Il y a deux semaines le gouvernement du parti hindou suprémaciste, Bharatiya Janata (BJP), a illégalement modifié la constitution du pays pour affirmer sa domination débridée sur le Jammu-et-Cachemire qui était déjà sous contrôle indien. Il a également placé la région sous un état de siège sans précédent, les dirigeants gouvernementaux et militaires des deux pays ont fait une série de déclarations belliqueuses.

L’armée indienne a accusé à plusieurs reprises le Pakistan de chercher à infiltrer les insurgés islamistes anti-indiens à travers la ligne de contrôle pour mener des attaques terroristes. Le ministre de la défense Rajnath Singh a déclaré vendredi que le changement de «circonstances» pourrait amener l’Inde à abandonner son engagement de ne pas utiliser en premier les armes nucléaires. La presse indienne a largement vanté cette intervention comme un avertissement explicite au Pakistan. Afin de s’assurer que ce commentaire — fait à Pokhran, site de l’essai nucléaire de l’Inde en 1998 — reçoive le maximum d’attention de la part des médias, Singh l’a également twitté.

Le Premier ministre pakistanais, Imran Khan, dans un discours prononcé mercredi à Muzaffarabadad, la capitale de l’Azad Jammu-et-Cachemire (AJK), a accusé l’Inde de se préparer à envahir la région, puis a menacé d'une réaction militaire massive. «L’armée pakistanaise», a dit Khan, «dispose d’informations solides selon lesquelles elle [l’Inde] prévoit de faire quelque chose au Cachemire pakistanais. Nous avons décidé que si l’Inde commet une violation, nous nous battrons jusqu’à la fin […] L’heure est venue de donner une leçon à [Inde]».

S’exprimant aux côtés de Khan, le Premier ministre de l’AJK, Farooq Haider, a déclaré que la ligne de contrôle devrait être rebaptisée «ligne de cessez-le-feu». Il a expliqué que cela soulignerait le caractère actuel et non résolu du conflit au Cachemire.

En février, l’Inde et le Pakistan ont frôlé la guerre totale après New Delhi, avec le soutien de Washington, a «puni» le Pakistan pour une attaque terroriste sur le J&K en organisant des frappes aériennes illégales au cœur du Pakistan.
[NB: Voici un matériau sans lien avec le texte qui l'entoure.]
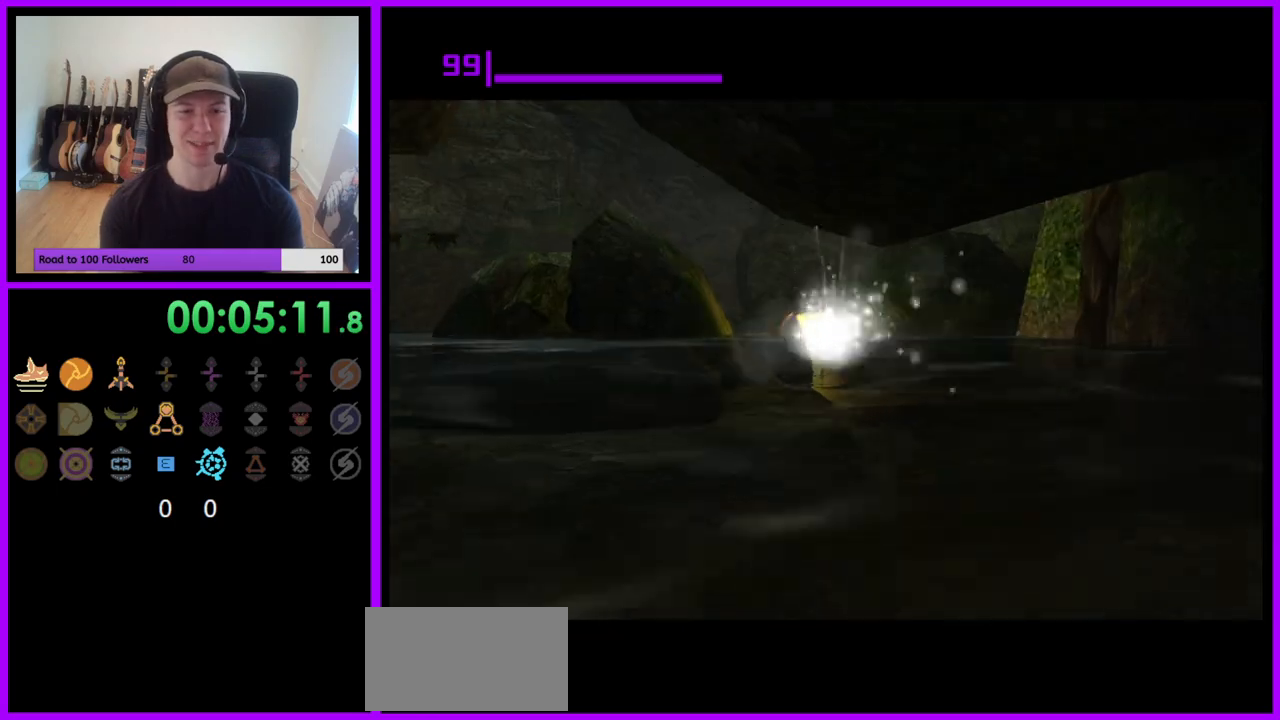
{"buttons": [], "left_stick": "up", "right_stick": "center", "events": [[50, "left_stick", "up"], [400, "X", "down"], [500, "X", "up"]]}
Islamabad a réagi en ordonnant une frappe de représailles qui s’est terminée par un combat aérien au-dessus du J&K sous contrôle indien, qui résultait dans l’abattage d’au moins un chasseur indien.
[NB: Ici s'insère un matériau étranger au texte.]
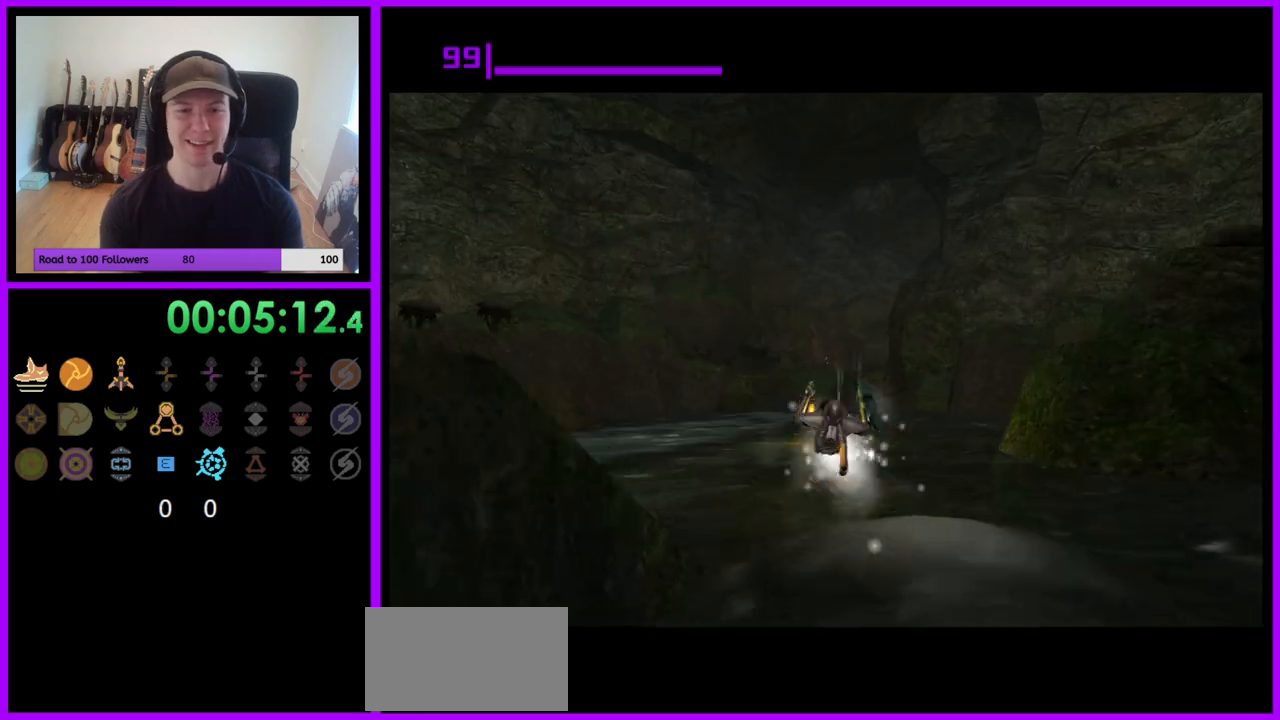
{"buttons": [], "left_stick": "up-right", "right_stick": "center", "events": [[450, "left_stick", "up-right"]]}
Six mois plus tard, la situation est d’autant plus explosive que le gouvernement du BJP dirigé par Narendra Modi cherche à affirmer la domination débridée de New Delhi sur J&K et à «changer les règles du jeu» avec le Pakistan.
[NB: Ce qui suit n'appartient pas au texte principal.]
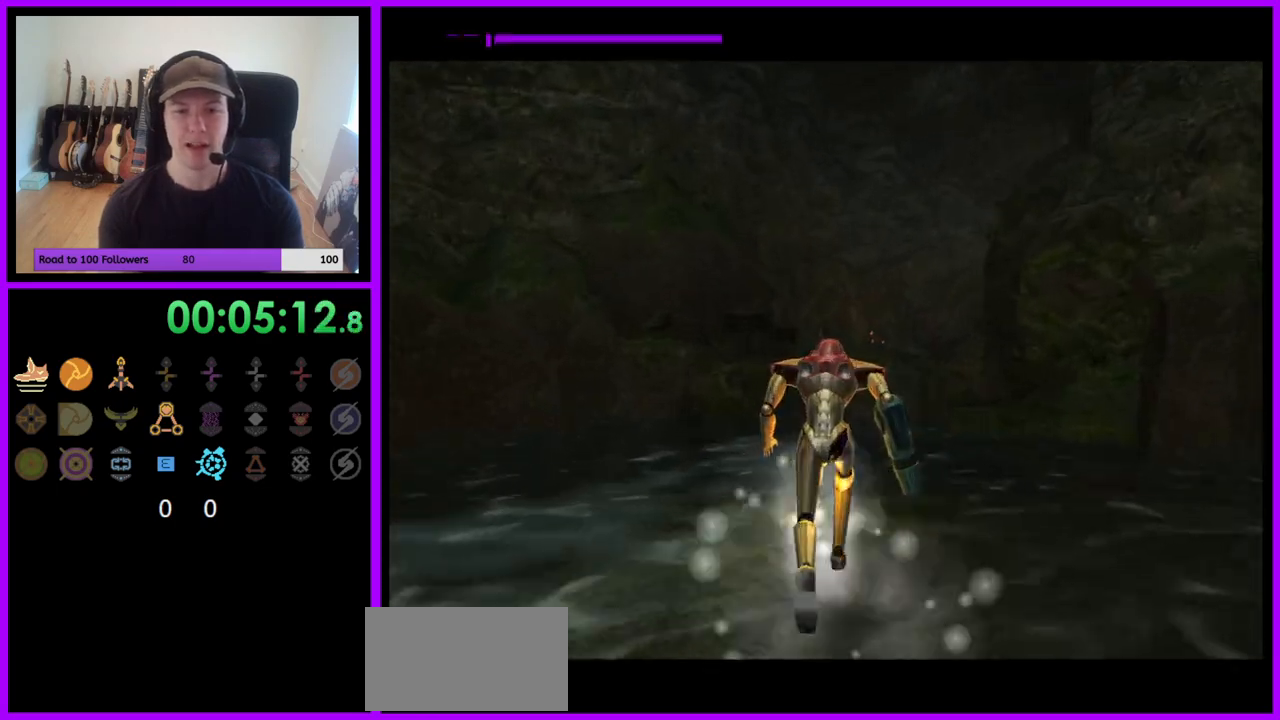
{"buttons": ["B"], "left_stick": "up-right", "right_stick": "center", "events": [[483, "B", "down"]]}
Une quatrième guerre indo-pakistanaise aurait des conséquences catastrophiques pour les populations de l’Asie du Sud et potentiellement du monde. Le Pakistan cherche à contrebalancer le pouvoir d’un adversaire dont la population est plus de six fois plus nombreuse, l’économie huit fois plus importante et le budget militaire cinq fois plus élevé. Il a publiquement menacé de contrer toute avancée importante de l’Inde au-delà de sa frontière avec des armes nucléaires tactiques. L’armée indienne cherche à tirer les leçons de l’échec de sa mobilisation contre le Pakistan lors de la «crise de guerre» de 2001-2002. Elle a développé une stratégie de «démarrage à froid» dans le but de pouvoir lancer une attaque soudaine et massive contre son voisin occidental.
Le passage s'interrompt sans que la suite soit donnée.